ÜBUNGSTEXT –

******

Behindertenbandmarathon im KISH
NEUMARKT.
Eine Veranstaltung der besonderen Art fand am Samstag im KISH Postbauer-Heng statt! Der Kulturverein Liveszene e.V. lud im Rahmen des "Jahres der Menschen mit Behinderung" zum bayernweit größten Behindertenbandmarathon ein.
Vier Behinderteneinrichtungen sagten zu und brachten das KISH im Handumdrehen zum Überkochen. So gab es zu keinem Zeitpunkt Berührungsängste oder Hemmschwellen zu überwinden. Von Beginn an war es ein unkompliziertes Miteinander. So standen 7 Jungs einer Firmgruppe der Pfarrei St. Elisabeth den Künstlern tatkräftig zur Seite und halfen wo es ging. Schon beim Aufbau war eine derart gute Stimmung, wie sie sonst "nichtbehinderte" Bands in einem zweistündigen Programm oft nicht vermochten, zu schaffen.
Den undankbaren Anfang machte Günther Weißmüller von "Der Brücke e.V. Neumarkt" mit seinem Akkordeon. Perfekt beherrschte er sein Instrument, meisterte die Rolle als "Einheizer" mit Pravour und hatte mit der richtigen Liedauswahl sofort das Publikum im Griff! Konsequentes üben und regelmäßige Musikunterrichtsstunden brachte Günther Weißmüller auf die Erfolgsschiene. Alles singte und klatschte mit und die Stimmung hatte ihren ersten Höhepunkt erreicht.
An diesem Stimmungshoch knüpfte die "Kellergangband" der Lebenshilfe Neumarkt an und brachte ein Feuerwerk durch die Popgeschichte zum Besten. Ein Tophit reihte sich an den nächsten. Gut arrangierte Songs mit ausgezeichneten Sängern und Musikern gaben sie zum Besten. Besonders hervor stach dabei Sven Wollnik, der vom Stimmvolumen und Aussehen eher an Pavarotti erinnerte. Was das Können der anderen Bandmitglieder jedoch in keinster Weise schmälerte. Eine perfekt abgestimmte, homogene Gruppe die nur so vor Spielfreude sprudelte.

******

Gespeicherte Dateneinträge
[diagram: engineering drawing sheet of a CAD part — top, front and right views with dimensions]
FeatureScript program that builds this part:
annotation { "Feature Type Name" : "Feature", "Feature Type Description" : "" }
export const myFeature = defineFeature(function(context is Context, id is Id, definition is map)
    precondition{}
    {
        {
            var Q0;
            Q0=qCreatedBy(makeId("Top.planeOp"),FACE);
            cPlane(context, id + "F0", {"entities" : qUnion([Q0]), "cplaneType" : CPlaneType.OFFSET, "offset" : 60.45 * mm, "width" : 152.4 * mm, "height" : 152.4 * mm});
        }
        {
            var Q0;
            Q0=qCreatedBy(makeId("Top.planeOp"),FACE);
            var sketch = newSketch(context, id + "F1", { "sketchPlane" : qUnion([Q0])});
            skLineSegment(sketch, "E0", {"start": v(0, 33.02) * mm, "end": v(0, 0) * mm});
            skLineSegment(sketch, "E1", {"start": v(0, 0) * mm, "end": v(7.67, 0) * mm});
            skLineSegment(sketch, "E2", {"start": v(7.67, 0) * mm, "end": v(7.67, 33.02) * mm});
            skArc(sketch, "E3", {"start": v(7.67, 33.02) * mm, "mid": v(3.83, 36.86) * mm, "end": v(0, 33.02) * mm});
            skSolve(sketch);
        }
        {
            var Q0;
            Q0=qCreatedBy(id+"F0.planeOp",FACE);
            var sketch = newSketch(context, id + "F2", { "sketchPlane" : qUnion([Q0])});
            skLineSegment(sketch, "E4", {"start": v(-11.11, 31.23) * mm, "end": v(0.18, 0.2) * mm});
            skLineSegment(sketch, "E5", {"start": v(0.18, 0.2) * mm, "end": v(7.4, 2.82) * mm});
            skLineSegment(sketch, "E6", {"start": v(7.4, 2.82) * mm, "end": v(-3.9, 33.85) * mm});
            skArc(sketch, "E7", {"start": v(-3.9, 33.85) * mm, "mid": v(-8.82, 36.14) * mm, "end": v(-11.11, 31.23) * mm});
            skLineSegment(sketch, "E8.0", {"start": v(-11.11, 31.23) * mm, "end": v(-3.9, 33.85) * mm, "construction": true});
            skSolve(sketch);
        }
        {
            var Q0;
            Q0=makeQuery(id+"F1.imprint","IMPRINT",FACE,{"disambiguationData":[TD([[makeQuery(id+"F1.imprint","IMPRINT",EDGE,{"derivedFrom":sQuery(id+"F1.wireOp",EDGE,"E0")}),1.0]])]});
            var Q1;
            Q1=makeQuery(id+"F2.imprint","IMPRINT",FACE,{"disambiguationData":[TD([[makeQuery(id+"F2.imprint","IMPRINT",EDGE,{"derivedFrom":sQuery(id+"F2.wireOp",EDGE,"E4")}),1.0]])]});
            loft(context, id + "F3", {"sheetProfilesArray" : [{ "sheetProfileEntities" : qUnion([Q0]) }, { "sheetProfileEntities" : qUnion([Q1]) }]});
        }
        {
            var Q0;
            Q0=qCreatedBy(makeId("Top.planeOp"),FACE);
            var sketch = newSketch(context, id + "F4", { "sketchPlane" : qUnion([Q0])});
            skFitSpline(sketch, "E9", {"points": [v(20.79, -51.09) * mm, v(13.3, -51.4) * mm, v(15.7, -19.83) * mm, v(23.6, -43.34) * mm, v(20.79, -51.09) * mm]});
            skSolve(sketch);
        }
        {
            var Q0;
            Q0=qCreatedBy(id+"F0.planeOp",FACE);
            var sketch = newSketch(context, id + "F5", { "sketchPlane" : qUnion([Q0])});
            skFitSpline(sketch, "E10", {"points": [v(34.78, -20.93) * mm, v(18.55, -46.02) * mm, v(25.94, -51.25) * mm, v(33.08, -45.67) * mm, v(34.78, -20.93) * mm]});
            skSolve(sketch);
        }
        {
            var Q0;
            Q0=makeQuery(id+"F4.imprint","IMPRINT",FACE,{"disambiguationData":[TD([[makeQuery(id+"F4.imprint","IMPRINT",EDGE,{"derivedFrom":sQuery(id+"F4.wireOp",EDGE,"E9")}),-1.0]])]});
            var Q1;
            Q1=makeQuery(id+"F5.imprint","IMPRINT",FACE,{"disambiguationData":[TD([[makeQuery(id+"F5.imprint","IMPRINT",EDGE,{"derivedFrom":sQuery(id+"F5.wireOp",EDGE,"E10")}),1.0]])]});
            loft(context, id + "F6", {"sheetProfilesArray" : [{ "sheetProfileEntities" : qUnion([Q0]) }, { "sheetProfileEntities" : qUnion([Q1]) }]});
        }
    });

******

DEINE AUFGABEN –
• 1. Erkläre in ein bis drei Sätzen, was Günther Weißmüller laut dem Bericht über den Behindertenbandmarathon auf die Erfolgsschiene brachte.
• 2. Gib an, wie viele Jungs einer Firmgruppe der Pfarrei St. Elisabeth den Künstlern laut dem Bericht über den Behindertenbandmarathon zur Seite standen.

ERWARTETE ANTWORTEN –
• 1. Konsequentes Üben und regelmäßige Musikunterrichtsstunden brachten Günther Weißmüller auf die Erfolgsschiene.

• 2. Sieben Jungs.